▶ Extracted entries

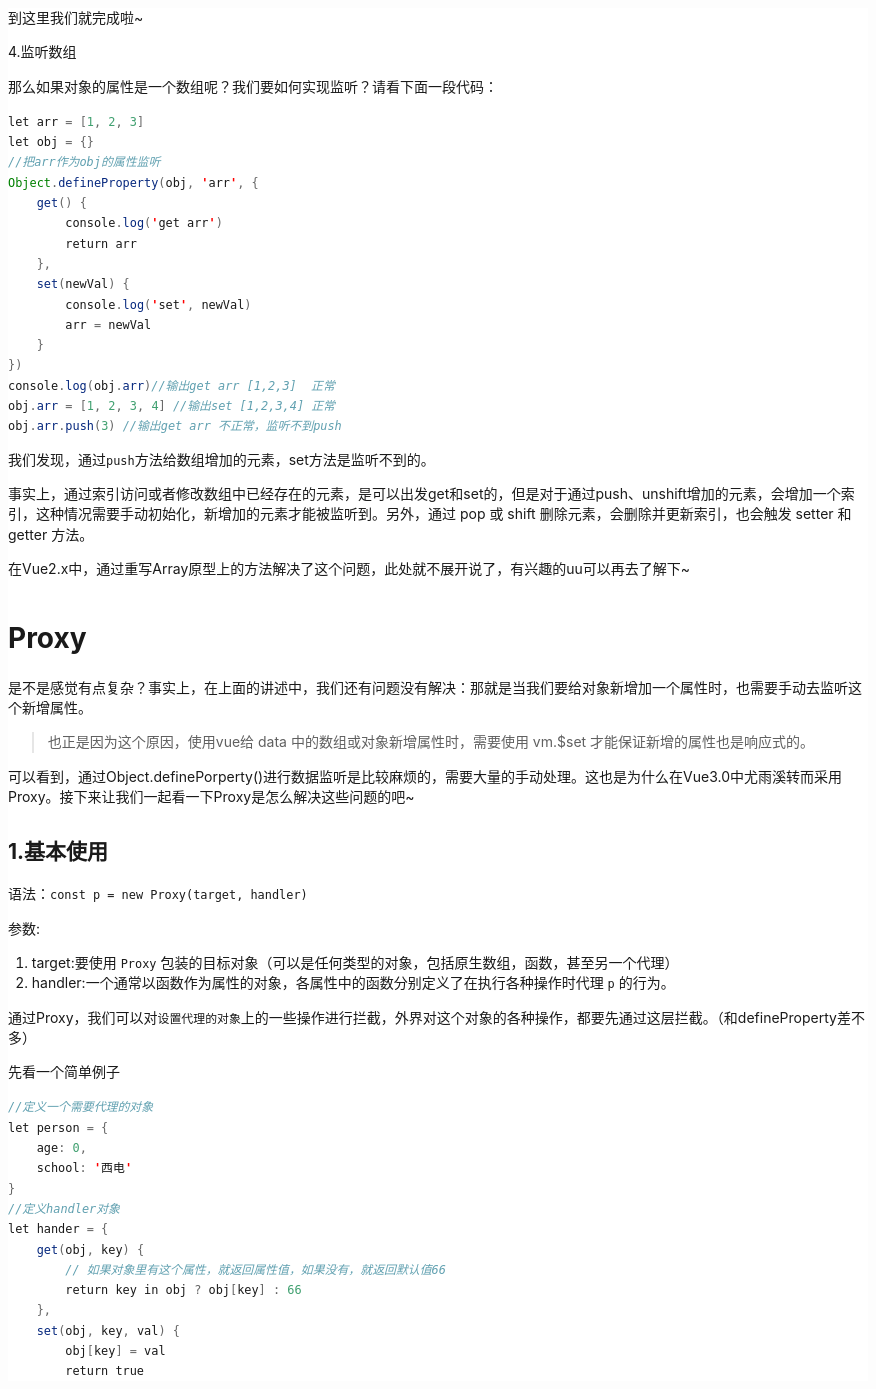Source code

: 到这里我们就完成啦~

4.监听数组

那么如果对象的属性是一个数组呢？我们要如何实现监听？请看下面一段代码：

```java
let arr = [1, 2, 3]
let obj = {}
//把arr作为obj的属性监听
Object.defineProperty(obj, 'arr', {
    get() {
        console.log('get arr')
        return arr
    },
    set(newVal) {
        console.log('set', newVal)
        arr = newVal
    }
})
console.log(obj.arr)//输出get arr [1,2,3]  正常
obj.arr = [1, 2, 3, 4] //输出set [1,2,3,4] 正常
obj.arr.push(3) //输出get arr 不正常，监听不到push
```

我们发现，通过`push`方法给数组增加的元素，set方法是监听不到的。

事实上，通过索引访问或者修改数组中已经存在的元素，是可以出发get和set的，但是对于通过push、unshift增加的元素，会增加一个索引，这种情况需要手动初始化，新增加的元素才能被监听到。另外，通过 pop 或 shift 删除元素，会删除并更新索引，也会触发 setter 和 getter 方法。

在Vue2.x中，通过重写Array原型上的方法解决了这个问题，此处就不展开说了，有兴趣的uu可以再去了解下~

# Proxy 

是不是感觉有点复杂？事实上，在上面的讲述中，我们还有问题没有解决：那就是当我们要给对象新增加一个属性时，也需要手动去监听这个新增属性。

> 也正是因为这个原因，使用vue给 data 中的数组或对象新增属性时，需要使用 vm.$set 才能保证新增的属性也是响应式的。

可以看到，通过Object.definePorperty()进行数据监听是比较麻烦的，需要大量的手动处理。这也是为什么在Vue3.0中尤雨溪转而采用Proxy。接下来让我们一起看一下Proxy是怎么解决这些问题的吧~

## 1.基本使用 

语法：`const p = new Proxy(target, handler)`

参数:

1.  target:要使用 `Proxy` 包装的目标对象（可以是任何类型的对象，包括原生数组，函数，甚至另一个代理）
2.  handler:一个通常以函数作为属性的对象，各属性中的函数分别定义了在执行各种操作时代理 `p` 的行为。

通过Proxy，我们可以对`设置代理的对象`上的一些操作进行拦截，外界对这个对象的各种操作，都要先通过这层拦截。（和defineProperty差不多）

先看一个简单例子

```java
//定义一个需要代理的对象
let person = {
    age: 0,
    school: '西电'
}
//定义handler对象
let hander = {
    get(obj, key) {
        // 如果对象里有这个属性，就返回属性值，如果没有，就返回默认值66
        return key in obj ? obj[key] : 66
    },
    set(obj, key, val) {
        obj[key] = val
        return true
```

▶ Exercise prompt
Each line from the one holding "中的数组或对象新增属性时，需要使用 vm.$set 才能保证新增的属性也是响应式的。" to the end of the data above goes into the answer exactly as written, and no other line does.

▶ Task response
> 也正是因为这个原因，使用vue给 data 中的数组或对象新增属性时，需要使用 vm.$set 才能保证新增的属性也是响应式的。

可以看到，通过Object.definePorperty()进行数据监听是比较麻烦的，需要大量的手动处理。这也是为什么在Vue3.0中尤雨溪转而采用Proxy。接下来让我们一起看一下Proxy是怎么解决这些问题的吧~

## 1.基本使用 

语法：`const p = new Proxy(target, handler)`

参数:

1.  target:要使用 `Proxy` 包装的目标对象（可以是任何类型的对象，包括原生数组，函数，甚至另一个代理）
2.  handler:一个通常以函数作为属性的对象，各属性中的函数分别定义了在执行各种操作时代理 `p` 的行为。

通过Proxy，我们可以对`设置代理的对象`上的一些操作进行拦截，外界对这个对象的各种操作，都要先通过这层拦截。（和defineProperty差不多）

先看一个简单例子

```java
//定义一个需要代理的对象
let person = {
    age: 0,
    school: '西电'
}
//定义handler对象
let hander = {
    get(obj, key) {
        // 如果对象里有这个属性，就返回属性值，如果没有，就返回默认值66
        return key in obj ? obj[key] : 66
    },
    set(obj, key, val) {
        obj[key] = val
        return true
```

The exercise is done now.